The air was thick with smoke long before I reached the square. The scent of burning pitch and despair carried over the heather like a curse. I knew what I would find even before the crowd's murmurs sharpened into cries, the kind that tremble between awe and terror.
Geillis Duncan was already bound to the stake.
Her red hair gleamed like molten copper against the dark wood, and her eyes, unflinching, fever-bright, found mine across the sea of faces though no one else could see me. The villagers shouted their prayers and condemnations in one breath, as if they could purge their own sins through her fire.
I stood in the shadows near the old kirk wall, heart hammering. I had seen death before. But this was different, this was fate burning alive.
Geillis's lips curved into a small, knowing smile, the sort that only those who have made peace with madness can wear. Her voice, sharp as a blade, rose over the crowd.
"You fools! You burn what you cannot understand!"
The murmurs turned to outrage. Stones struck the ground near her feet. A child began to cry.
I took a step forward, the instinct to stop it clawing through me, but time itself seemed to tighten its hold. The veil shimmered, whispering against my skin like a warning. One step closer, and I might undo everything I had sworn to protect.
"Do not," murmured a voice beside me.
It was Murtagh, unseen by others, but his eyes flicked briefly toward the crowd as if he sensed me there. He did not know who or what I was, only that something unnatural walked beside fate that day.
"Her choice is made," he said softly. "You ken that."
I swallowed hard. My palms burned with the pull of power, the temptation to intervene, to bend the threads.
But Geillis looked straight at me, even through the distance, her voice lowering into something almost gentle.
"You came. Just as I knew you would, shadow."
No one else could hear. The flames had not yet been lit, yet the air between us shimmered, humming with the resonance of two souls torn from the same rift in time.
"Why, Geillis?" I whispered.
"Because here, I can rule what I could never save," she said. "Knowledge is power, and in this world, they still fear it."
Her gaze drifted upward to the sky, to the turning smoke of torches, and her tone softened to a confession.
"You protect the healer, don't you? The English woman who fell through?"
"Claire," I breathed.
"She is the hinge," Geillis said. "And so are you. One to heal. One to guard. Both bound to the stones."
The guards stepped forward, torches raised. The fire caught slow, like the breath before a storm.
I wanted to scream. To tear through the invisible barrier that held me apart. But even now, even here, the weave of time trembled under my grief. I could see it, fine golden threads unraveling at the edges of the world.
"Stay hidden, Elara," Geillis called as the first flame kissed her dress. "You'll need the shadow more than I ever did."
The crowd roared. The sky turned the color of ash.
And still, she smiled.
Not in madness, but in triumph.
For in her final moments, I saw what she had done: a charm, carved into the stake's base, a sigil pulsing faintly beneath the flames. It was no plea for mercy. It was a tether, a wound in the timeline. She wanted to stay. To leave behind a piece of herself in this century.
I moved forward, every instinct at war.
If I broke the barrier now, I could unravel what she had woven, but I could also tear the fabric of the world apart.
Claire. Jamie. The war to come.
The future I had already seen in shards.
The veil rippled, whispering in my ear like a lover's breath. Choose.
And so I did.
I whispered a word that no tongue had spoken since the old stones first sang. The air rippled, a shimmer of light between Geillis's burning body and the earth below. The sigil flickered, then dimmed, fading into silence.
The tether was cut.
The timeline shuddered, then held.
When the fire consumed her, she was already gone.
I sank to my knees, my strength draining like the tide. Around me, the villagers prayed and wept, none aware that a battle had been waged not with swords or fire, but with choice.
Later, when the crowd dispersed and only ashes remained, I stepped forward. The earth still smoked, and in the soot, something gleamed faintly, a stone, warm and pulsing in my palm. It was not of this world.

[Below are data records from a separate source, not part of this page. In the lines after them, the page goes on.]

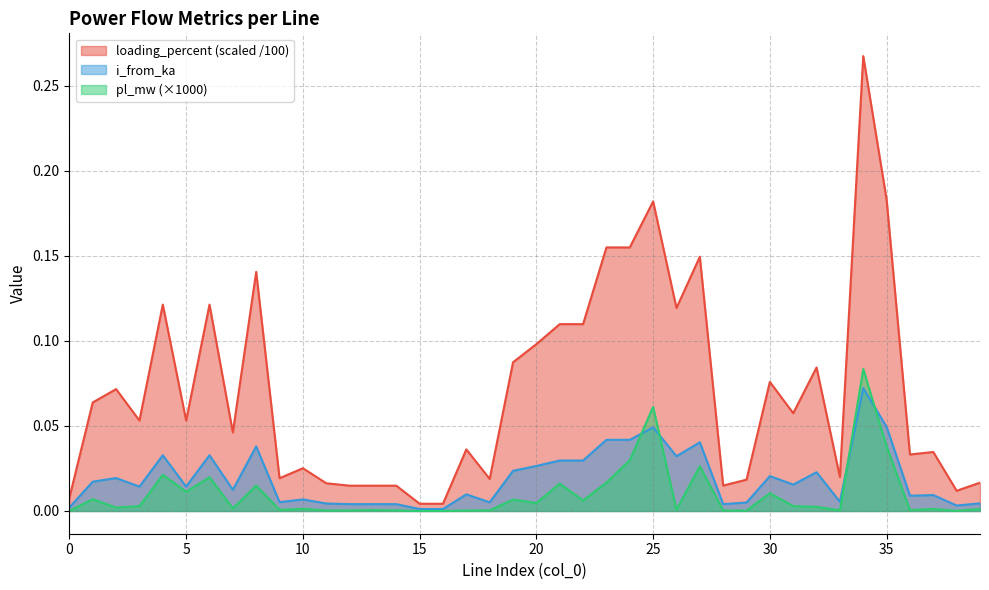

What are all the series names shown in the legend?

loading_percent (scaled /100), i_from_ka, pl_mw (×1000)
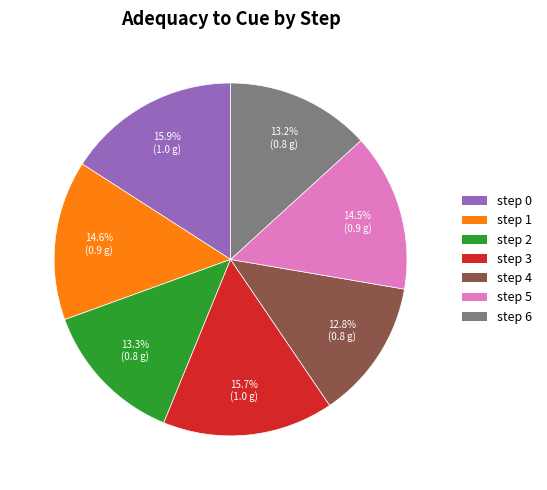

Is there any slice that represents more than half of the pie?

No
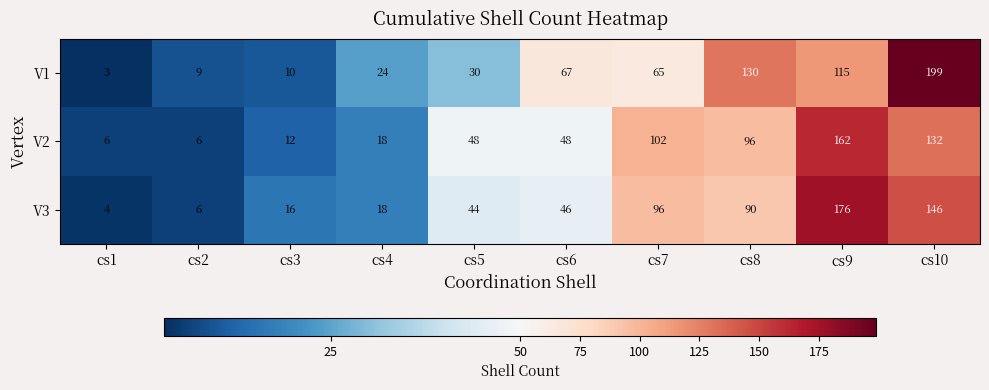

Reading left to right, list all the values displayed in this chart.

V1: 3	9	10	24	30	67	65	130	115	199
V2: 6	6	12	18	48	48	102	96	162	132
V3: 4	6	16	18	44	46	96	90	176	146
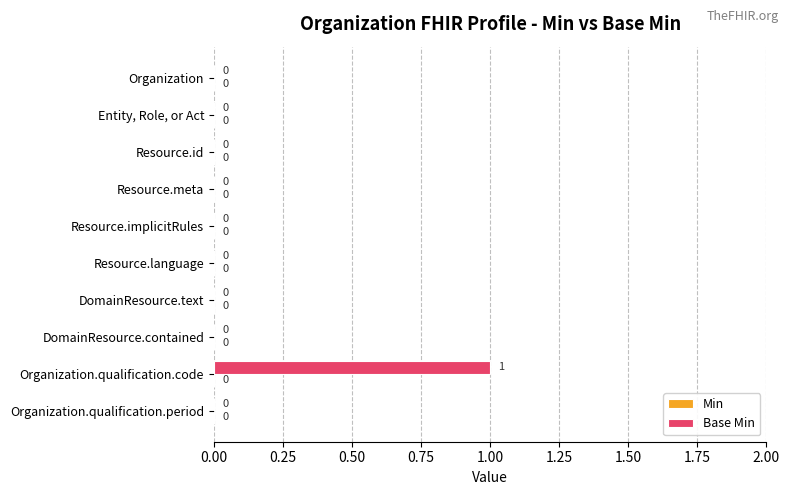

The chart shows a value of 0 at Organization.qualification.code. True or false?

False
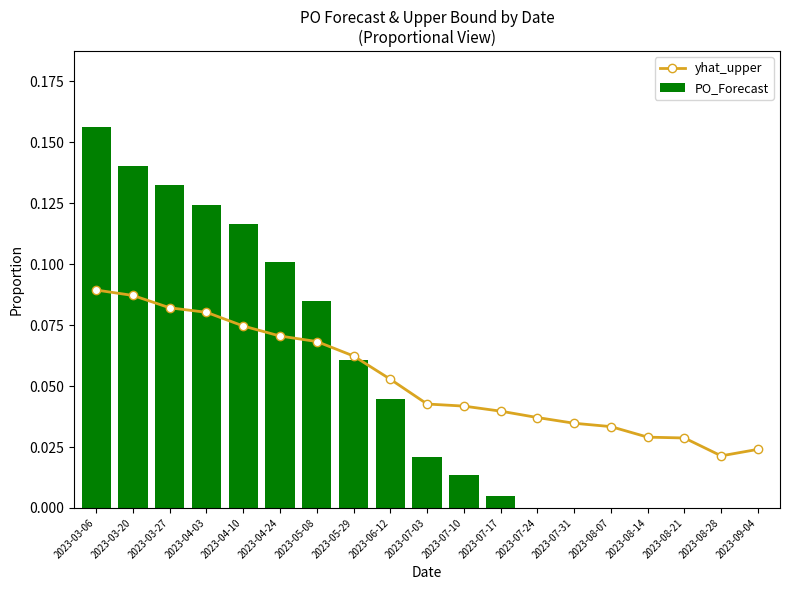

What is the sum of the PO_Forecast values at 2023-04-24 and 2023-08-28?

0.1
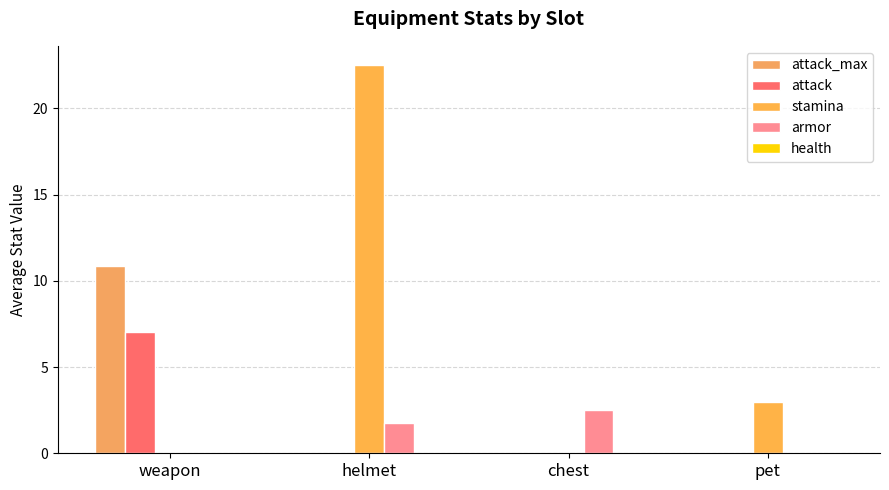

Does the chart contain stacked bars?

No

A relic of her spell.
"You should not have done that," came Murtagh's quiet voice again, carried on the wind.
"I had to," I whispered. "She wanted to root herself here, to twist what's meant to be."
He looked toward the horizon, the first light of dawn bleeding through the clouds. "And what of you, lass? What are ye twisting by staying?"
I could not answer.
Because the truth was, I no longer knew if I was preserving time or slowly breaking it with every breath.
As I turned away from the ashes, I felt it, a faint echo in the stones beyond the hills. The heartbeat of destiny stirring again. Claire and Jamie's threads tightening.
But beneath it, something darker pulsed, the echo of Geillis's laughter, faint and eternal.
Not gone. Only waiting.
And as I walked back into the mist, the wind carried a single whisper across the moor.
"You can't unmake what was never meant to end."
The pyre had burned the witch.
But it had also lit the first spark of a reckoning yet to come.